◆ RECORD EXCERPTS:
+--
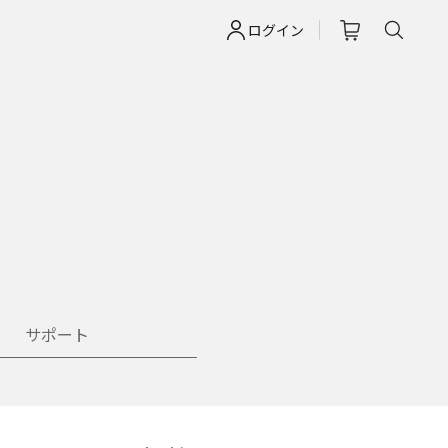
ログイン
サポート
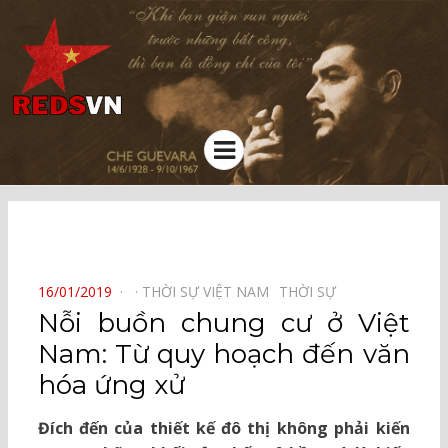
Kênh chia sẻ tri thức cộng đồng
Menu
⠀
POSTED
16/01/2019
THỜI SỰ VIỆT NAM⠀
THỜI SỰ⠀
ON
Nỗi buồn chung cư ở Việt
Nam: Từ quy hoạch đến văn
hóa ứng xử
Đích đến của thiết kế đô thị không phải kiến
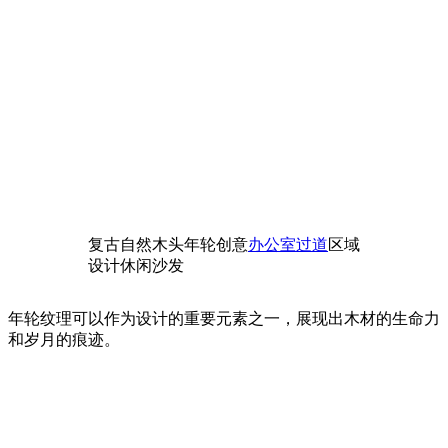
复古自然木头年轮创意
办公室过道
区域
设计休闲沙发
年轮纹理可以作为设计的重要元素之一，展现出木材的生命力
和岁月的痕迹。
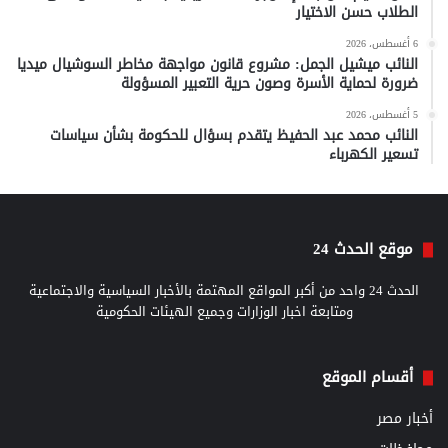
الطلاب حسن الاختيار
6 أغسطس، 2026
النائب ميشيل الجمل: مشروع قانون مواجهة مخاطر السوشيال ميديا
ضرورة لحماية الأسرة وصون حرية التعبير المسؤولة
5 أغسطس، 2026
النائب محمد عبد الحفيظ يتقدم بسؤال للحكومة بشأن سياسات
تسعير الكهرباء
موقع الحدث 24
الحدث 24 واحد من أكبر المواقع المهتمة بالأخبار السياسية والاجتماعية
ومتابعة اخبار الوزارات وجميع الهيئات الحكومية
أقسام الموقع
أخبار مصر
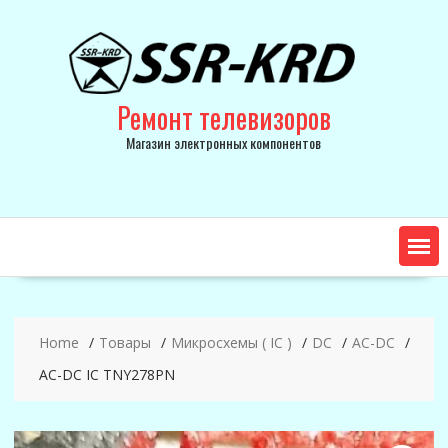
Skip
to
content
Ремонт телевизоров
Магазин электронных компонентов
Home
Товары
Микросхемы ( IC )
DC
AC-DC
AC-DC IC TNY278PN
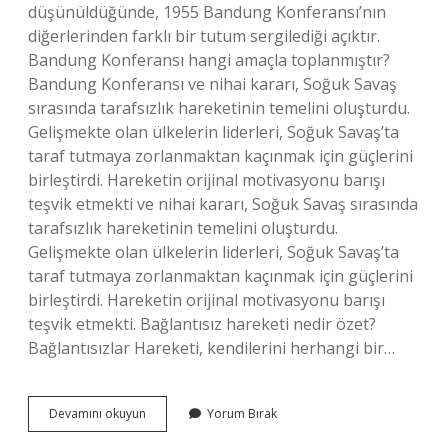
düşünüldüğünde, 1955 Bandung Konferansı’nın
diğerlerinden farklı bir tutum sergilediği açıktır.
Bandung Konferansı hangi amaçla toplanmıştır?
Bandung Konferansı ve nihai kararı, Soğuk Savaş
sırasında tarafsızlık hareketinin temelini oluşturdu.
Gelişmekte olan ülkelerin liderleri, Soğuk Savaş’ta
taraf tutmaya zorlanmaktan kaçınmak için güçlerini
birleştirdi. Hareketin orijinal motivasyonu barışı
teşvik etmekti ve nihai kararı, Soğuk Savaş sırasında
tarafsızlık hareketinin temelini oluşturdu.
Gelişmekte olan ülkelerin liderleri, Soğuk Savaş’ta
taraf tutmaya zorlanmaktan kaçınmak için güçlerini
birleştirdi. Hareketin orijinal motivasyonu barışı
teşvik etmekti. Bağlantısız hareketi nedir özet?
Bağlantısızlar Hareketi, kendilerini herhangi bir…
Bağlantısızlar
Devamını okuyun
Yorum Bırak
Hareketi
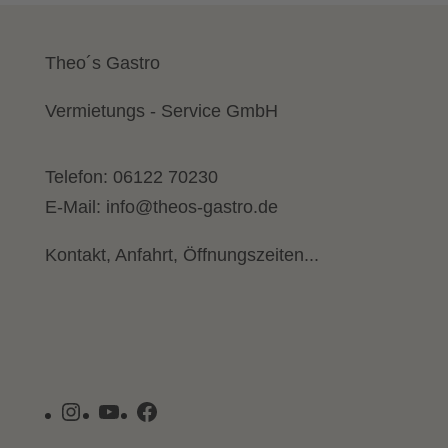
Theo´s Gastro
Vermietungs - Service GmbH
Telefon:
06122 70230
E-Mail:
info@theos-gastro.de
Kontakt, Anfahrt, Öffnungszeiten...
Instagram
YouTube
Facebook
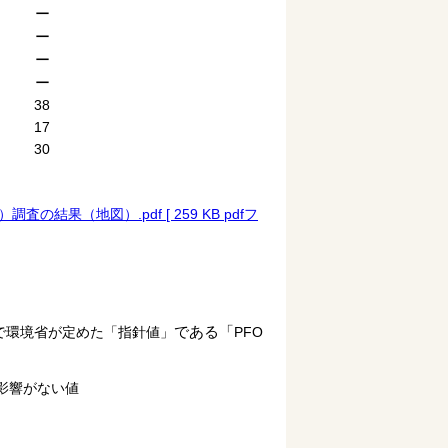
ー
ー
ー
ー
38
17
30
果（地図）.pdf [ 259 KB pdfフ
である「
で環境省が定めた「指針値」
PFO
に影響がない値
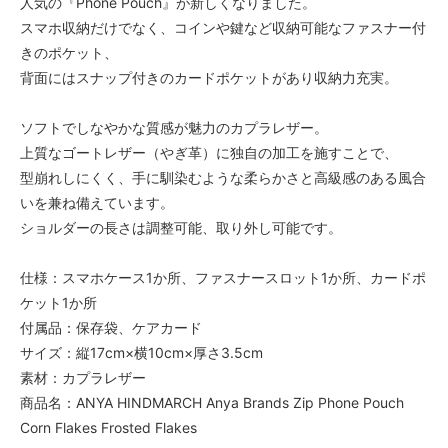
人気の『Phone Pouch』が新しくなりました。
スマホ収納だけでなく、コインや鍵など収納可能なファスナー付
きのポケット、
背面にはスナップ付きのカードポケットがあり収納力充実。
ソフトでしなやかな質感が魅力のカプラレザー。
上質なゴートレザー（やぎ革）に独自の加工を施すことで、
型崩れしにくく、手に馴染むような柔らかさと高級感のある風合
いを兼ね備えています。
ショルダーの長さは調整可能、取り外し可能です。
仕様：スマホケース1か所、ファスナースロット1か所、カードポ
ケット1か所
付属品：保存袋、ケアカード
サイズ：縦17cm×横10cm×厚さ3.5cm
素材：カプラレザー
商品名：ANYA HINDMARCH Anya Brands Zip Phone Pouch
Corn Flakes Frosted Flakes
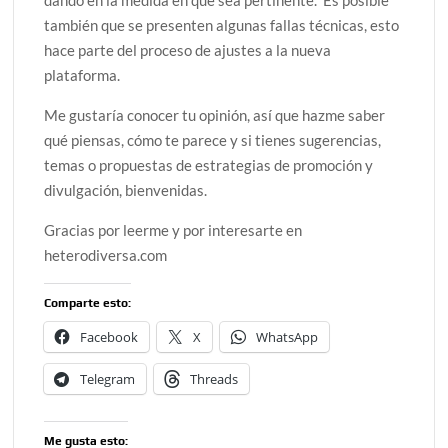
dando en la medida en que sea pertinente. Es posible
también que se presenten algunas fallas técnicas, esto
hace parte del proceso de ajustes a la nueva
plataforma.
Me gustaría conocer tu opinión, así que hazme saber
qué piensas, cómo te parece y si tienes sugerencias,
temas o propuestas de estrategias de promoción y
divulgación, bienvenidas.
Gracias por leerme y por interesarte en
heterodiversa.com
Comparte esto:
Facebook
X
WhatsApp
Telegram
Threads
Me gusta esto:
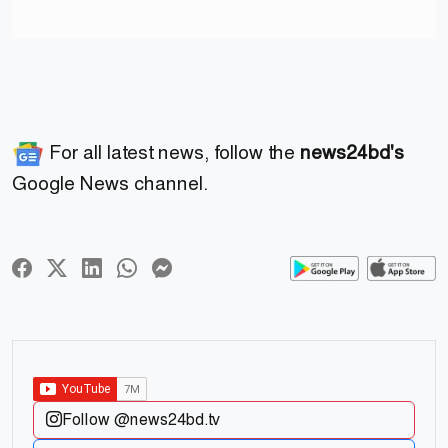
For all latest news, follow the
news24bd's
Google News channel.
Follow @news24bd.tv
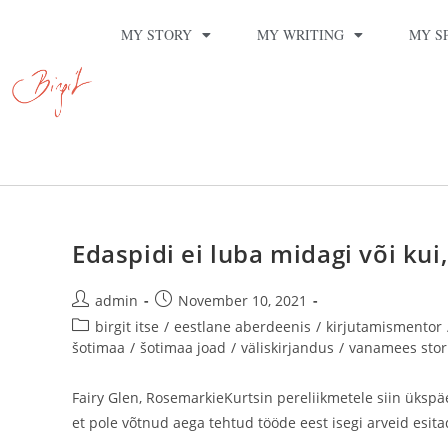
MY STORY
MY WRITING
MY S
Edaspidi ei luba midagi või kui,
admin
November 10, 2021
birgit itse
/
eestlane aberdeenis
/
kirjutamismentor
šotimaa
/
šotimaa joad
/
väliskirjandus
/
vanamees stor
Fairy Glen, RosemarkieKurtsin pereliikmetele siin ükspäe
et pole võtnud aega tehtud tööde eest isegi arveid esit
+--
◆ EXERCISE GOAL: In your copy of the records above, include no pictures and match every line exactly.

◆ ANSWER BOX:
ログイン
サポート
Kênh chia sẻ tri thức cộng đồng
Menu
⠀
POSTED
16/01/2019
THỜI SỰ VIỆT NAM⠀
THỜI SỰ⠀
ON
Nỗi buồn chung cư ở Việt
Nam: Từ quy hoạch đến văn
hóa ứng xử
Đích đến của thiết kế đô thị không phải kiến
复古自然木头年轮创意
办公室过道
区域
设计休闲沙发
年轮纹理可以作为设计的重要元素之一，展现出木材的生命力
和岁月的痕迹。
الطلاب حسن الاختيار
6 أغسطس، 2026
النائب ميشيل الجمل: مشروع قانون مواجهة مخاطر السوشيال ميديا
ضرورة لحماية الأسرة وصون حرية التعبير المسؤولة
5 أغسطس، 2026
النائب محمد عبد الحفيظ يتقدم بسؤال للحكومة بشأن سياسات
تسعير الكهرباء
موقع الحدث 24
الحدث 24 واحد من أكبر المواقع المهتمة بالأخبار السياسية والاجتماعية
ومتابعة اخبار الوزارات وجميع الهيئات الحكومية
أقسام الموقع
أخبار مصر
Skip
to
content
Ремонт телевизоров
Магазин электронных компонентов
Home
Товары
Микросхемы ( IC )
DC
AC-DC
AC-DC IC TNY278PN
düşünüldüğünde, 1955 Bandung Konferansı’nın
diğerlerinden farklı bir tutum sergilediği açıktır.
Bandung Konferansı hangi amaçla toplanmıştır?
Bandung Konferansı ve nihai kararı, Soğuk Savaş
sırasında tarafsızlık hareketinin temelini oluşturdu.
Gelişmekte olan ülkelerin liderleri, Soğuk Savaş’ta
taraf tutmaya zorlanmaktan kaçınmak için güçlerini
birleştirdi. Hareketin orijinal motivasyonu barışı
teşvik etmekti ve nihai kararı, Soğuk Savaş sırasında
tarafsızlık hareketinin temelini oluşturdu.
Gelişmekte olan ülkelerin liderleri, Soğuk Savaş’ta
taraf tutmaya zorlanmaktan kaçınmak için güçlerini
birleştirdi. Hareketin orijinal motivasyonu barışı
teşvik etmekti. Bağlantısız hareketi nedir özet?
Bağlantısızlar Hareketi, kendilerini herhangi bir…
Bağlantısızlar
Devamını okuyun
Yorum Bırak
Hareketi
Theo´s Gastro
Vermietungs - Service GmbH
Telefon:
06122 70230
E-Mail:
info@theos-gastro.de
Kontakt, Anfahrt, Öffnungszeiten...
Instagram
YouTube
Facebook
ー
ー
ー
ー
38
17
30
果（地図）.pdf [ 259 KB pdfフ
である「
で環境省が定めた「指針値」
PFO
に影響がない値
人気の『Phone Pouch』が新しくなりました。
スマホ収納だけでなく、コインや鍵など収納可能なファスナー付
きのポケット、
背面にはスナップ付きのカードポケットがあり収納力充実。
ソフトでしなやかな質感が魅力のカプラレザー。
上質なゴートレザー（やぎ革）に独自の加工を施すことで、
型崩れしにくく、手に馴染むような柔らかさと高級感のある風合
いを兼ね備えています。
ショルダーの長さは調整可能、取り外し可能です。
仕様：スマホケース1か所、ファスナースロット1か所、カードポ
ケット1か所
付属品：保存袋、ケアカード
サイズ：縦17cm×横10cm×厚さ3.5cm
素材：カプラレザー
商品名：ANYA HINDMARCH Anya Brands Zip Phone Pouch
Corn Flakes Frosted Flakes
dando en la medida en que sea pertinente. Es posible
también que se presenten algunas fallas técnicas, esto
hace parte del proceso de ajustes a la nueva
plataforma.
Me gustaría conocer tu opinión, así que hazme saber
qué piensas, cómo te parece y si tienes sugerencias,
temas o propuestas de estrategias de promoción y
divulgación, bienvenidas.
Gracias por leerme y por interesarte en
heterodiversa.com
Comparte esto:
Facebook
X
WhatsApp
Telegram
Threads
Me gusta esto:
For all latest news, follow the
news24bd's
Google News channel.
Follow @news24bd.tv
MY STORY
MY WRITING
MY S
Edaspidi ei luba midagi või kui,
admin
November 10, 2021
birgit itse
/
eestlane aberdeenis
/
kirjutamismentor
šotimaa
/
šotimaa joad
/
väliskirjandus
/
vanamees stor
Fairy Glen, RosemarkieKurtsin pereliikmetele siin ükspäe
et pole võtnud aega tehtud tööde eest isegi arveid esit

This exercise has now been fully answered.